DIRECTIONS
What is needed is an exact copy of every entry, without the pictures.

TASK INPUT
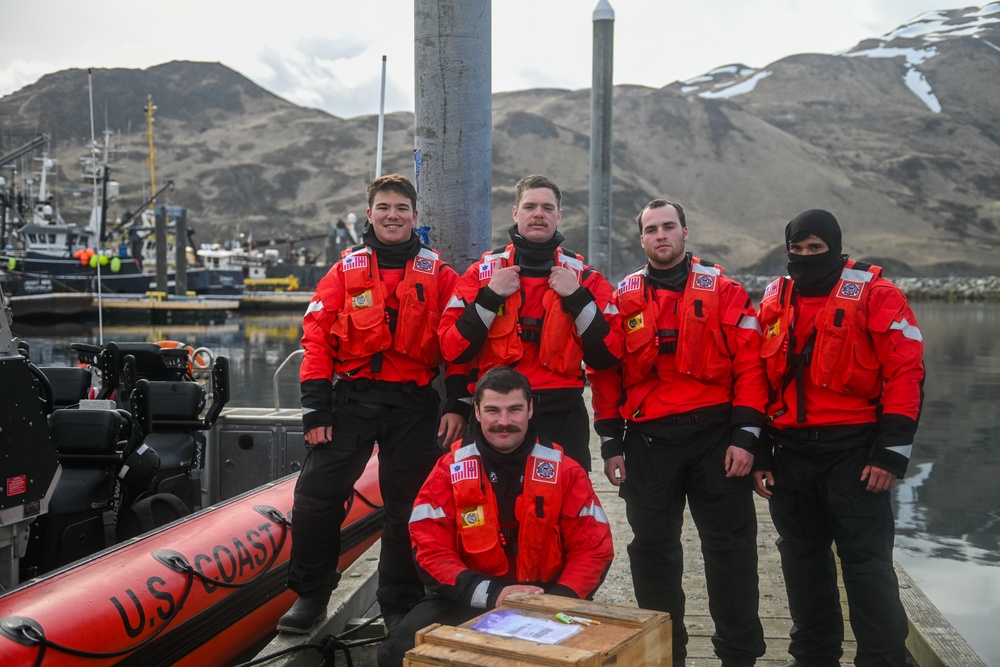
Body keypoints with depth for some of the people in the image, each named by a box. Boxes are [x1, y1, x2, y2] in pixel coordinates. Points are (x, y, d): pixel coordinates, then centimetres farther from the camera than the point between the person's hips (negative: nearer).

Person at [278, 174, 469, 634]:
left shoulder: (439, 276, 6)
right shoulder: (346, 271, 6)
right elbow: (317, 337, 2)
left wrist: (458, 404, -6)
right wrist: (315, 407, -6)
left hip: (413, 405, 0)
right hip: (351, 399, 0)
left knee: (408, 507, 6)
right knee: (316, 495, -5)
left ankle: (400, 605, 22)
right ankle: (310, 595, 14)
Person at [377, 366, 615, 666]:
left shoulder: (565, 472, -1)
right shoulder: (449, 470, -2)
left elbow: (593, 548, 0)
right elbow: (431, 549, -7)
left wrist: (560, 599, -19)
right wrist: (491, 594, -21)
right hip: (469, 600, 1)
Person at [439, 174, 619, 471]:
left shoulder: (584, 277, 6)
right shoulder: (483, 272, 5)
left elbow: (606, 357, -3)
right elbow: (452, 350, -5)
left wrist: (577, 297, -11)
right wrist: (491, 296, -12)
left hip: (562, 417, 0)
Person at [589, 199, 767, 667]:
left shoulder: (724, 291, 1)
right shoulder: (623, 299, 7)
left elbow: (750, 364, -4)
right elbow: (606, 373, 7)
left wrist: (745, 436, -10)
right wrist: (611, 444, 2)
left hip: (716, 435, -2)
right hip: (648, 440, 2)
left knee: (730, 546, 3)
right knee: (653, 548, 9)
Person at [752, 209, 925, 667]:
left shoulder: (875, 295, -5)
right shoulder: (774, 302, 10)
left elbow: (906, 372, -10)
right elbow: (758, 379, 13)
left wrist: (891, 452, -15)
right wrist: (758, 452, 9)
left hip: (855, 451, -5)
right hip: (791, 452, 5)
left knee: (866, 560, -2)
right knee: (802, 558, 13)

REPLY TO THE EXERCISE
Body keypoints with depth for some of the people in the image, each named by a box. Boxes are [x1, y1, x2, y2] in pixel coordinates. Points are (x, y, d): pixel coordinates, then centimetres farther from the camera than the point between the person's hips (negative: nearer).

Person at [278, 174, 469, 634]:
left shoulder: (439, 276, 6)
right shoulder: (346, 271, 6)
right elbow: (317, 337, 2)
left wrist: (458, 404, -6)
right wrist: (315, 407, -6)
left hip: (413, 405, 0)
right hip: (351, 399, 0)
left knee: (408, 507, 6)
right knee: (316, 495, -5)
left ankle: (400, 605, 22)
right ankle: (310, 595, 14)
Person at [377, 366, 615, 666]:
left shoulder: (565, 472, -1)
right shoulder: (449, 470, -2)
left elbow: (593, 548, 0)
right elbow: (431, 549, -7)
left wrist: (560, 599, -19)
right wrist: (491, 594, -21)
right hip: (469, 600, 1)
Person at [439, 174, 619, 471]:
left shoulder: (584, 277, 6)
right shoulder: (483, 272, 5)
left elbow: (606, 357, -3)
right elbow: (452, 350, -5)
left wrist: (577, 297, -11)
right wrist: (491, 296, -12)
left hip: (562, 417, 0)
Person at [589, 199, 767, 667]:
left shoulder: (724, 291, 1)
right shoulder: (623, 299, 7)
left elbow: (750, 364, -4)
right elbow: (606, 373, 7)
left wrist: (745, 436, -10)
right wrist: (611, 444, 2)
left hip: (716, 435, -2)
right hip: (648, 440, 2)
left knee: (730, 546, 3)
right knee: (653, 548, 9)
Person at [752, 209, 925, 667]:
left shoulder: (875, 295, -5)
right shoulder: (774, 302, 10)
left elbow: (906, 372, -10)
right elbow: (758, 379, 13)
left wrist: (891, 452, -15)
right wrist: (758, 452, 9)
left hip: (855, 451, -5)
right hip: (791, 452, 5)
left knee: (866, 560, -2)
right knee: (802, 558, 13)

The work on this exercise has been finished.